I'm sympathetic when people say they don't want to vote in the Congressional election because everyone running is corrupt, money-hungry, party apparatchiks, etc. There's a certain amount of truth to that. But for local office? Damn it pisses me off when people don't vote for those. Not only does a single vote matter a LOT in local elections, but your day-to-day life is probably a lot more affected by a local city council voting to change a road to be one-way than by your Congresscritter (or in your case, MP) predictably voting with his party on issue X.
posted by Eyebrows McGee at 2:32 PM on September 30, 2010 [9 favorites]


I'd favorite Eyebrow's post 1000 times if I could. Most politicians at the crucial local level are not corrupt, and not apparatchiks, just sincere people who are trying to make things better and ran for the office out of idealism. And in small elections, one vote CAN matter.

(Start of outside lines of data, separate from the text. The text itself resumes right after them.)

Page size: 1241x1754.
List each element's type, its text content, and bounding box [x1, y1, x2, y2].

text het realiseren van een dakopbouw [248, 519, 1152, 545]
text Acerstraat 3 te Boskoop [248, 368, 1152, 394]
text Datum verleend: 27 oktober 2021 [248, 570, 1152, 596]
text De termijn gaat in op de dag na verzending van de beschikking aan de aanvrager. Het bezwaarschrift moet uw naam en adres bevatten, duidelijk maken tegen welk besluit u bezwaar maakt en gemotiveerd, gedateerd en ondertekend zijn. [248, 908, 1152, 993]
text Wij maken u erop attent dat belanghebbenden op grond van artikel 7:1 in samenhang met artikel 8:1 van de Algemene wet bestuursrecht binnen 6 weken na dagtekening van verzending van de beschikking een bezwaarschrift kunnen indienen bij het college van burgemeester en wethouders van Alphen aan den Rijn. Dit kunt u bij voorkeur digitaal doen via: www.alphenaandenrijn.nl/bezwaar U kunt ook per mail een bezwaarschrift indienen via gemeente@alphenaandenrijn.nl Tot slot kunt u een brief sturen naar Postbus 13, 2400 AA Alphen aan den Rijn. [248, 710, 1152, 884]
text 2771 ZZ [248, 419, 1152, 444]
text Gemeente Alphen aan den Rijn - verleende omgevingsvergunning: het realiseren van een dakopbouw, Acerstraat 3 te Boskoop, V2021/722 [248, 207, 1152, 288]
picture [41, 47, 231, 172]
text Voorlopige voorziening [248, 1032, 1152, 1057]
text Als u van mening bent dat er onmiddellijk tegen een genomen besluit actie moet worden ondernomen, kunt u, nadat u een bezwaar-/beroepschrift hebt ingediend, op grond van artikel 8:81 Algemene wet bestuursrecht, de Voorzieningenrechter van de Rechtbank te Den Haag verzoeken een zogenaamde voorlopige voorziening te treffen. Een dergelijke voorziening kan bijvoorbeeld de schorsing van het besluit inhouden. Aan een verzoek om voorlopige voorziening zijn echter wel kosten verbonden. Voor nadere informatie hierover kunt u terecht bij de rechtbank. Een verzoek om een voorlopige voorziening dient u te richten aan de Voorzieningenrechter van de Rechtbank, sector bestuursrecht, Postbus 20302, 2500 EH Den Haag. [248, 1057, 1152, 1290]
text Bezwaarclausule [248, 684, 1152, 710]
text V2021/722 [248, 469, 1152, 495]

Second, as the saying goes, "if you don't vote, you can't bitch." Not everyone can be a full-time activist or even a part-time one - but voting is something every citizen can do. People who complain without taking action are the most tedious people in the world. (Of course, scratch this if your friend IS an activist type.)
posted by Rosie M. Banks at 2:50 PM on September 30, 2010


Social science suggests that people are more likely to vote if other people they know also vote. So an indirect approach may be to find friends in common that will also be voting, having them talk about voting around him, and letting him know that they will be voting.
posted by jasonhong at 3:06 PM on September 30, 2010


Not only does a single vote matter a LOT in local elections

Not really. The chances of any one person's vote being decisive are extremely tiny, even in an election with roughly a thousand voters.

Ask your friend to multiply the chance of his vote being decisive by the total benefit he feels his candidate of choice would create. Maybe that benefit will be large enough to make him reconsider his choices, but probably not.
posted by ripley_ at 3:07 PM on September 30, 2010 [1 favorite]


Not voting is a vote for the status quo
posted by bottlebrushtree at 4:43 PM on September 30, 2010


No fringe candidates? I generally vote for the most insane and/or least offensive of those, not because I want them to win but in order to send a message that I care enough to vote but that I hold the majors in utter contempt.

Of course, the majors probably interpret it as just my being nuts, but at least I earn the right to bitch and moan.

That said, there is a school of thought that holds that if you get a truly tiny minority bothering to vote, it might finally make someone outside the system think they have a real chance and therefore jump into action. Whether that would be good or bad is a bit of a crap shoot. But do admit, winning a major election with well under ten percent has to be deflating to even the heartiest of vainglorious politicos.
posted by IndigoJones at 5:51 PM on September 30, 2010


Best answer: The world over, thousands of people have died, starved, been tortured and jailed, or just faced plain old intimidation in the name of achieving universal franchise. I can't think of a country in the world where at least one of those has not occured.

In my opinion, to not turn up at the polling booth on election day is to disrespect those sacrifices. If your friend feels strongly that there is no-one worth voting for, he should submit a blank ballot paper. But he should still turn up and participate.